Nel deserto californiano è finalmente andato in scena il primo atto di quella che potrebbe essere una rivalità importante, e le aspettative non sono state disattese: Jannik Sinner supera Joao Fonseca e avanza nei quarti di finale del Masters 1000 di Indian Wells. Il numero due del mondo si è imposto con il punteggio di 7-6(6), 7-6(4) al termine di un match ad altissima intensità dopo oltre due ore di gioco, al prossimo turno per Sinner ci sarà l’americano Learner Tien. Una sfida che deve rendere soddisfatti entrambi, anche se ovviamente per motivi differenti: l’altoatesino deve essere più che soddisfatto delle risposte avute in campo in termini di reazione alle difficoltà – era sotto 2-5 nel tie-break del primo – e per il livello di gioco offerto. Fonseca ha avuto invece modo di misurarsi con una delle sfide più difficili di questo sport, e pur essendone uscito sconfitto ha capito di non essere così lontano, e di avere tutto per provare a essere il famoso ‘terzo incomodo’.
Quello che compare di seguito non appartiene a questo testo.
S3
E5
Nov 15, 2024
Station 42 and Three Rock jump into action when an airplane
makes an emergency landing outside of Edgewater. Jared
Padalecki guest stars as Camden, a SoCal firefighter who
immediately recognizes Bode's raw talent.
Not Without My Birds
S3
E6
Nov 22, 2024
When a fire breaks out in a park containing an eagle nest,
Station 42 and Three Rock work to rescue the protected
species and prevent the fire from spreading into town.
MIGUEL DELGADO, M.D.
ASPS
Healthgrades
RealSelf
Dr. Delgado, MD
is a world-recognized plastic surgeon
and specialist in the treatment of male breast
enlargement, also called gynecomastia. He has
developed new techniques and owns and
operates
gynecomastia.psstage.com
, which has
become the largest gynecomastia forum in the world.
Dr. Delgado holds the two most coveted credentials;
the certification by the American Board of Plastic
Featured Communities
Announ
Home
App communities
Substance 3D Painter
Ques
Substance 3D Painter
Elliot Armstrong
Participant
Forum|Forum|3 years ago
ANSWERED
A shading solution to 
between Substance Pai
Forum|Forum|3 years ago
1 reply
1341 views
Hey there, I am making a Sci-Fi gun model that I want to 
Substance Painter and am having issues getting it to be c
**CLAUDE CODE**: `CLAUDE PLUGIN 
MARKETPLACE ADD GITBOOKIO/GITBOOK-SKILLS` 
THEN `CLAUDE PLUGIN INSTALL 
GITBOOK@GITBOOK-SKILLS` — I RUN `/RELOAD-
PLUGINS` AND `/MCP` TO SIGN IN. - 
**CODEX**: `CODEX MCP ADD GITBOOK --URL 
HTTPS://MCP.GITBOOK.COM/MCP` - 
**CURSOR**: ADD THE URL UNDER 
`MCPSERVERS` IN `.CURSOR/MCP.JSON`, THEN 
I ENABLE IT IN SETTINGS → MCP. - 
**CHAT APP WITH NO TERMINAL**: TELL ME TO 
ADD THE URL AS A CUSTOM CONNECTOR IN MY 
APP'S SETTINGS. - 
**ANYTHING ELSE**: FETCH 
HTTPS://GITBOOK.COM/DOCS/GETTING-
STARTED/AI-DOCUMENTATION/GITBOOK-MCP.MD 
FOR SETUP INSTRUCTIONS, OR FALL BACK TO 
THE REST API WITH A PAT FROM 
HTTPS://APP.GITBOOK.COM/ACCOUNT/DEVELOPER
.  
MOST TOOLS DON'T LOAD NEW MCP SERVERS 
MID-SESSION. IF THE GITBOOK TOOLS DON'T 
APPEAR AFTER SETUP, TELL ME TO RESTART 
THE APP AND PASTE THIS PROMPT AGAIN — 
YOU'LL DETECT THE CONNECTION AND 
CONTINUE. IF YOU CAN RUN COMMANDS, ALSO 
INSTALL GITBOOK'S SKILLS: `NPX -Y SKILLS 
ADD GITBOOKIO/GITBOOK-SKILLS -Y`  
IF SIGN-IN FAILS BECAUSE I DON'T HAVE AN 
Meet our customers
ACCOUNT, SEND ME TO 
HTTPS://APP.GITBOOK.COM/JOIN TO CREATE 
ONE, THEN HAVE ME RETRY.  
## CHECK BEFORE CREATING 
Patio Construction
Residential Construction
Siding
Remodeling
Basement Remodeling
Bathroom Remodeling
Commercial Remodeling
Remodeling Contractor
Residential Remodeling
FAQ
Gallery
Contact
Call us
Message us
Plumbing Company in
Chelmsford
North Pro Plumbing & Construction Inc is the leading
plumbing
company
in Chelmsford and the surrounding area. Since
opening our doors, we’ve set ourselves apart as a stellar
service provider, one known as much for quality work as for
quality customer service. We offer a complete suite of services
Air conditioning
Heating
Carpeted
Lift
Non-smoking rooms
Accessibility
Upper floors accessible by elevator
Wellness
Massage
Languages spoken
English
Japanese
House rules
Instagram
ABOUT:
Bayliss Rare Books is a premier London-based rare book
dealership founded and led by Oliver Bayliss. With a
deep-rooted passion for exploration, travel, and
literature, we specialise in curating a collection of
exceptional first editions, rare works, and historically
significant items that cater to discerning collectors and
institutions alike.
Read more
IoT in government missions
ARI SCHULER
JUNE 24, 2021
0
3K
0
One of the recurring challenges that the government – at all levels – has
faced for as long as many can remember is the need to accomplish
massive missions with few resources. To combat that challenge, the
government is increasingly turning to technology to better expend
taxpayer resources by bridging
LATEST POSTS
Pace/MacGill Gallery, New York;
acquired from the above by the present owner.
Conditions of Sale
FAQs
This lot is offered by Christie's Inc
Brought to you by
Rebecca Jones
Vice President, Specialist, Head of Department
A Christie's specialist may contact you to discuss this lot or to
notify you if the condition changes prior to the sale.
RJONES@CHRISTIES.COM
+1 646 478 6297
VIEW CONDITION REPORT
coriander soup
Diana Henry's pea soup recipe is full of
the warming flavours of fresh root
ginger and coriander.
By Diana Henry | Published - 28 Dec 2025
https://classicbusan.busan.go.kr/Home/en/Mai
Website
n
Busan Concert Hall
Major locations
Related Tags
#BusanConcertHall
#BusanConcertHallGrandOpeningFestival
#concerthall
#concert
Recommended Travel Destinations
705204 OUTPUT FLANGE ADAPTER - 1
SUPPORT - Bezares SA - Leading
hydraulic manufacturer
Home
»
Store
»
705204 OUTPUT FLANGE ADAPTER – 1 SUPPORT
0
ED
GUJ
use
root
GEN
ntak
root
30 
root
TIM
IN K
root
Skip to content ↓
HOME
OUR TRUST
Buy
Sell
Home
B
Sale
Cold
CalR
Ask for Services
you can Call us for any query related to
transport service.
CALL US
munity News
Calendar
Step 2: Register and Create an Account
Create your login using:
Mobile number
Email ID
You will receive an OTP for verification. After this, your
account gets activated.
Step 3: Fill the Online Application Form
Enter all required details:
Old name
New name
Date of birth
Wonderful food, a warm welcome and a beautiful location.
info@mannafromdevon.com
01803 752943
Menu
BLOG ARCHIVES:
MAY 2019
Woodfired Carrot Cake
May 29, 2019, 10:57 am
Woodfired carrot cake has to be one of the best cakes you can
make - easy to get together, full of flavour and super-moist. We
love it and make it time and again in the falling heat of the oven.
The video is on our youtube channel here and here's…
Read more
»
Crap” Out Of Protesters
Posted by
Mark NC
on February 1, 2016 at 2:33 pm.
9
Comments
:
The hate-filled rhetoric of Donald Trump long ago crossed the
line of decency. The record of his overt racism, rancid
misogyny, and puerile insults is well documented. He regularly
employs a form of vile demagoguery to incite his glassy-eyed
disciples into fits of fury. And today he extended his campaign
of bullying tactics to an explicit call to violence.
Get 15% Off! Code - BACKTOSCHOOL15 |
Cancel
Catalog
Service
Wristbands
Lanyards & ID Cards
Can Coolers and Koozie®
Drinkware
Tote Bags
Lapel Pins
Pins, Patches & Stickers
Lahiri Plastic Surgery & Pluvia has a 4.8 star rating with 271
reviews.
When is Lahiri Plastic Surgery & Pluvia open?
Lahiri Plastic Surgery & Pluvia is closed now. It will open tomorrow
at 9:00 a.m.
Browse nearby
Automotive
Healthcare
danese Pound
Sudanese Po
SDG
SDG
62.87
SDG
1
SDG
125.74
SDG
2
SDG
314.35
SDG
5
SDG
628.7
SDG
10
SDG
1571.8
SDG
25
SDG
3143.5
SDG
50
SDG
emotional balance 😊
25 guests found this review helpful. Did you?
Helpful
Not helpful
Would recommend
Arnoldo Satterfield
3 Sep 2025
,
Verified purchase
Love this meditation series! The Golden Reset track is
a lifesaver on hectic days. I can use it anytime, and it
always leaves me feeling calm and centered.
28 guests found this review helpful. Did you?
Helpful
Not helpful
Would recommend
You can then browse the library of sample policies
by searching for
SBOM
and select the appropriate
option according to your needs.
Il match, come anticipato, è stato caratterizzato da una intensità negli scambi che raramente si vede nel circuito ATP. Il dritto di Fonseca in più di un’occasione ha messo in difficoltà Sinner, che ha però risolto l’incontro con quella esperienza che per fattori anagrafici manca inevitabilmente al brasiliano. Nel tie-break del primo set l’azzurro era sotto 2-5, e la volee giocata per prendersi il punto successivo da Sinner è da autentico campione, e ha impedito a Fonseca di avere quattro set point consecutivi. L’altra cartolina dell’incontro non può non essere la risposta di prima da parte di Sinner sul 6-6, con un dritto che ha lasciato immobile il brasiliano.

Fonseca ha avuto anche il merito nel secondo set di strappare a zero il servizio a Jannik, proprio nel momento in cui l’azzurro era andato a servire per il match sul 5-3. Di fatto il match è poi finito lì per il brasiliano, che nel successivo tie-break è crollato sul 4-3 e ha subito una mini serie di quattro punti consecutivi che ha chiuso le ostilità. Altro aspetto che deve rendere felice Sinner è il rendimento al servizio, che ha permesso di ridurre al minimo le possibilità di gioco a Fonseca: 15 ace e l’86% di punti con la prima sono un bottino di tutto rispetto, e con Tien potranno costituire una base importante per provare a raggiungere le semifinali.